The problem is this: While Syria does not want to get hit and will not make overt moves, so long as the Syrians cannot guarantee supplies will not reach Hezbollah or that Hezbollah won't be given sanctuary in Syria, Israel cannot complete its mission of shattering Hezbollah and withdrawing. They could be drawn into an Iraq-like situation that they absolutely don't want. Israel is torn. On the one hand, it wants to crush Hezbollah, and that requires total isolation. On the other hand, it does not want the Syrian regime to fall. What comes after would be much worse from Israel's point of view.


Eric Lee, on why the left should support Israel, via the popinjay's Eric:

Israel suddenly found itself under attack from precisely those territories which it had evacuated. Let's be absolutely clear about the nature of the attack. It was not the case that some Palestinian "militants" (as the BBC calls them) seized one Israeli soldier near Gaza. Those same terrorists (let us call things by their right names), having interpreted the 2005 withdrawal as a sign of Israeli weakness, have been bombarding the western Negev desert for months with their Qassam missiles. And at the first opportunity, the Palestinians voted out the regime which had recognised the right of the Jewish state to exist and replaced it with the Islamo-fascist Hamas, which aims to create an Islamist state from the Jordan river to the sea.

The Islamo-fascists of Hizbollah joined in the fun shortly thereafter with a massive rocket barrage attacking Israeli towns, cities and kibbutzim from the shores of the Mediterranean to the foothills of the Golan, destroying homes and killing and wounding innocent civilians. Under cover of that barrage, they launched a raid to kill and capture Israeli soldiers on Israeli soil.

Israel is under attack -- unprovoked, brutal attack. Attack by forces such as Hamas and Hizbollah with which socialists have nothing in common.


No More Half-Solutions, from Iraq the Model:

Iran proved that it's able to drag the region into a state of chaos by maneuvering its tools in Syria, Hizbollah, Hamas and the militias in Iraq. Iran knows that such a conflict directed by militias that blend with civilians will lead to long-lasting chaos and represents a half-solution that debilitates the other powers and at the same time it's not a costly tactic for Iran! A 100 million dollars in the hands of gangs are enough to cause a lot of destruction that cannot be cured by billions in reconstruction, and it always costs less to destruct than to build.

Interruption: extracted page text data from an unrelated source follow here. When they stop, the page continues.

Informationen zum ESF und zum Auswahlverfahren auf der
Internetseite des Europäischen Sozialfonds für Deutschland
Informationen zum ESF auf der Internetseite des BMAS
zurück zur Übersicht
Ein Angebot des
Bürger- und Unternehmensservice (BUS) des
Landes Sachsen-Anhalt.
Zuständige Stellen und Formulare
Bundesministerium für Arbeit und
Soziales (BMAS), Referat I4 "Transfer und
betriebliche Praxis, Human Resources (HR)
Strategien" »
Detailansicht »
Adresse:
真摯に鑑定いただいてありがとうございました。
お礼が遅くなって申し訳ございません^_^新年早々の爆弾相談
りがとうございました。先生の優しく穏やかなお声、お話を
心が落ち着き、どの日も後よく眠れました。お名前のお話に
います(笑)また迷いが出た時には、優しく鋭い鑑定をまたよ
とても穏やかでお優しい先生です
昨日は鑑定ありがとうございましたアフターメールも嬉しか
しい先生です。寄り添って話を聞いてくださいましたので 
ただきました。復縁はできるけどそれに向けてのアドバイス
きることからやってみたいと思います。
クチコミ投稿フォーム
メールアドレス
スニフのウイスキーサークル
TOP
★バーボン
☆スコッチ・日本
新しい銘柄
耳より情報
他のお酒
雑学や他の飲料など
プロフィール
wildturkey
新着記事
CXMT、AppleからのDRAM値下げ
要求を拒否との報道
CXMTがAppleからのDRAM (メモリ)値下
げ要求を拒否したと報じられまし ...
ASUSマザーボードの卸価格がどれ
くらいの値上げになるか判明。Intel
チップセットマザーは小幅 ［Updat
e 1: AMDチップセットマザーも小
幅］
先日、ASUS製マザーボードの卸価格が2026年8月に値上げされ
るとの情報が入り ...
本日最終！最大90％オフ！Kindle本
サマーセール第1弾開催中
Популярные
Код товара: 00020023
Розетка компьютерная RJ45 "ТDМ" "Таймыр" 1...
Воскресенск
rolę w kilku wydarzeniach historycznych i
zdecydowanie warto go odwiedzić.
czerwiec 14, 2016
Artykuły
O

The key point in this strategy is to keep the half-solution alive. This method proved successful in keeping the despotic regimes in power for decades and these regimes think this strategy is still valid.

...

The question is did Iran make the right calculations this time? And is the world willing to accept more of those half-solutions?

I don't think so…

Trying to play the same scenario and adopt the same policies over and over again will bring undesirable outcomes for Iran this time and I can see that there's an Israeli determination to break the cycle; the thing is that Israel does not have to deal with the problem that America has to deal with; Israel does not have the political brakes that view the war in different ways. I mean to Israel this war is about existence and that's why Israel is going to go as far as it takes to secure this existence while the geographically-distant America view it differently and the attitude of some Americans who feel that this war is not that serious is understood.


The last item made clear to me why I used to have an attitude of total unconcern for the fate of Israel. Something I picked up by osmosis.

Via Will, Werner Cohn's: From Victim to Shylock and Oppressor: The New Image of the Jew in the Trotskyist Movement

The question of whether the Trotskyist movement is anti-Semitic arises primarily if one thinks of anti-Semitism as an all-or-none phenomenon. But a moment's reflection shows that, like Marx himself, a movement may well show anti-Semitic aspects without thereby becoming totally anti-Semitic in its nature.

All Trotskyist groups declare their staunch opposition to anti-Semitism while being hostile to the Zionist enterprise. Most of the groups wish the destruction of Israel and, toward that end, support Israel's most irreconcilable enemies.